Era l'anno della ritirata di Caporetto e quel manifesto esprimeva
l'austerità e le preoccupazioni del momento: quando la Patria chiama
i cittadini tutti a versare i propri risparmi, per la prosecuzione
vittoriosa della guerra, che doveva concludersi l'anno dopo, con
la grande offensiva di Vittorio Veneto.
"Fra i tanti manifesti editi allora ebbe grande successo proprio
quello di Mauzan che rappresentava un soldato il quale, uscito dalla
trincea invitava, con sguardo severo e col dito puntato verso l'osservatore,
a fare tutti il proprio dovere. Quegli occhi e quel dito che apparivano
ovunque, anche riprodotti in grandi dimensioni, erano diventati
un ossessione per il cittadino" Quello sguardo e quel dito
puntato, seguivano tutti e additavano tutti nei teatri, nelle stazioni
ferroviarie, lungo le strade ed erano, nello stesso tempo, un ordine
ed un invocazione: Fate tutti il vostro dovere!
***
Nel cuore di
una notte fredda di quel (ahimè) lontanissimo febbraio del 1918,
mio padre mi levò dal letto, mi portò nella stanza e tenendomi in
braccio mi accostò alla finestra che guardava verso Napoli e disse:
"Guagliò, guarda stanno bombardando Napoli".
Non avevo ancora sei anni eppure quella scena non si è cancellata
dalla mia mente.
I fasci di luce delle fotoelettriche falciavano il cielo stellato
in quella rigida notte d'inverno fra i bagliori degli scoppi e degli
incendi. Per proteggermi dal freddo della notte mi avvolsero in
una coperta della Regia Marina, dal colore grigio con la fascia
e le stelle. La gente gridava: "Spegnete le luci! Spegnete
le luci! " e fu allora che mia madre soffiò sulla lucerna ad
olio che, ancora oggi, conservo come una reliquia.
Questo particolare, ridicolo in verità, mi tornò alla mente tanti
anni dopo quando lessi nel libro di Giovanni Altieri "Napoli
Nobilissima" un fatto, non meno ridicolo, che avveniva proprio
nello stesso momento a Napoli mentre il dirigibile tedesco "Zeppellin"
lanciava la bombe-mina da 500 chilogrammi che cadde nei pressi della
Galleria Umberto I all'angolo di via S. Brigida, alla salita Cariati
ed una terza che non esplose al vico Rotto S. Carlo.
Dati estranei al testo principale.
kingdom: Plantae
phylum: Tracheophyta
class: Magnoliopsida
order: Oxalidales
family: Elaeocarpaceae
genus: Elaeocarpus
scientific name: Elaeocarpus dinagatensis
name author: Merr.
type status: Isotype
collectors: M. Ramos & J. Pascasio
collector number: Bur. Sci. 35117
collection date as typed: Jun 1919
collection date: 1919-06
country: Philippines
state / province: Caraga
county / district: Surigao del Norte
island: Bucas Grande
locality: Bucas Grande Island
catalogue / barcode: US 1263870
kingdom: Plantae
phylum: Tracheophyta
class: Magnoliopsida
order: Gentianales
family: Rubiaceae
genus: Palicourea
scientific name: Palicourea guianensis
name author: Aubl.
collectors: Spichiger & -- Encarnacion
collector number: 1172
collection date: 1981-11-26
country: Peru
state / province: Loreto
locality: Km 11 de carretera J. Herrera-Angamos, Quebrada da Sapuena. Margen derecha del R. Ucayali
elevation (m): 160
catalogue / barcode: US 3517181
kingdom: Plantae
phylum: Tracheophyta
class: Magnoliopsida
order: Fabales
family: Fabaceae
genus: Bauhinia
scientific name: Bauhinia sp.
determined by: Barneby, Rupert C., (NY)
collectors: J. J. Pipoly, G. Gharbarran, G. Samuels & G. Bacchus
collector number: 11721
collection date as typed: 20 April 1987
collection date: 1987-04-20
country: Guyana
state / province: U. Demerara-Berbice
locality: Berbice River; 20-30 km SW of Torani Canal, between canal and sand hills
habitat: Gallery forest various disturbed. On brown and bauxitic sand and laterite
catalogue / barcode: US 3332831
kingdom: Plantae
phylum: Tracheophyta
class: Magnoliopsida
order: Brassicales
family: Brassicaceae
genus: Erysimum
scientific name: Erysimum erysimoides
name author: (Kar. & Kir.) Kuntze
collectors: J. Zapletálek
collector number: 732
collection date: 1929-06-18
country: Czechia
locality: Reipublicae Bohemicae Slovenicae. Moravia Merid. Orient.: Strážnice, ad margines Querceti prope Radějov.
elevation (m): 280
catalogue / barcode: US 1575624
Un gruppo di giornalisti, tra i quali Libero Bovio, Ugo Ricci e
l'avv. Pisani di Massamormile, usciva dalla redazione de "Il
Mattino", quando cadde la bomba alla salita Cariati. Quello
che accadde lo racconta Giovanni Artieri: " Non erano sbucati
a via Toledo che un'altra bomba cadde alla salita Cariati e l'immenso
fragore, la vampa orrenda illuminò il Creato, e annichilì gli animi
sospesi. Ma nel gruppo or ora uscito dalla sede del "Mattino"
avvenne qualcosa di epico. Avvenne che Pisani di Massamormile, allora
ufficiale di cavalleria in licenza, gridò: - "Nun ve me mettite
paura! " E compì un gesto meraviglioso: sfoderò la sciabola".
***
Un altro manifesto
è apparso per celebrare la Giornata del Risparmio che ha luogo annualmente.
Questa ha una certa analogia di significato col primo, perché anche
quello chiedeva per il prestito nazionale i risparmi cittadini.
Se il primo manifesto ha potuto provocare quei ricordi piacevoli,
il secondo ha destato in me una certa ilarità, perché gli stessi
uomini che vantano l'era della civiltà dei consumi, parlano di risparmio.
Proprio quelli che si autodefiniscono gli artefici del "boom",
del miracolo economico e del benessere, oggi sono alle prese coi
gravissimi "problemi", come essi li chiamano, di natura
economica. Hanno fatto credere, ed ancora fanno credere (e nessuno
ha il coraggio di dire la verità) che lavorando di meno, spendendo
di più, fra settimane corte, ponti e vacanze lunghe ci siano i soldi
da risparmiare.
E poi chi dovrebbe risparmiare? E perché risparmiare? Per vedere
dopo un anno le diecimila lire risparmiate valere meno, molto meno?
Ed infine, perché risparmiare quando c'è "Canzonissima"
che dispensa miliardi, quando ci sono i "Casinò"(bisce
autorizzate, quello che in effetto faceva anche Scirè), quando c'è
il Totocalcio, la Sisal, il Lotto, ecc.?
In economia, e gli economisti lo sanno, anche se alcuni fingono
di non saperlo, non esistono miracoli. Rimanendo in tema di economia
e confrontando i due manifesti abbiamo che, dopo l'apparizione del
cartellone di Mauzan, durante l'incubo di Caporetto, con l'ottobre
del 1918 venne Vittorio Veneto, mentre oggi a quanto pare ; persistendo
questo andazzo si va piuttosto verso El Alamein.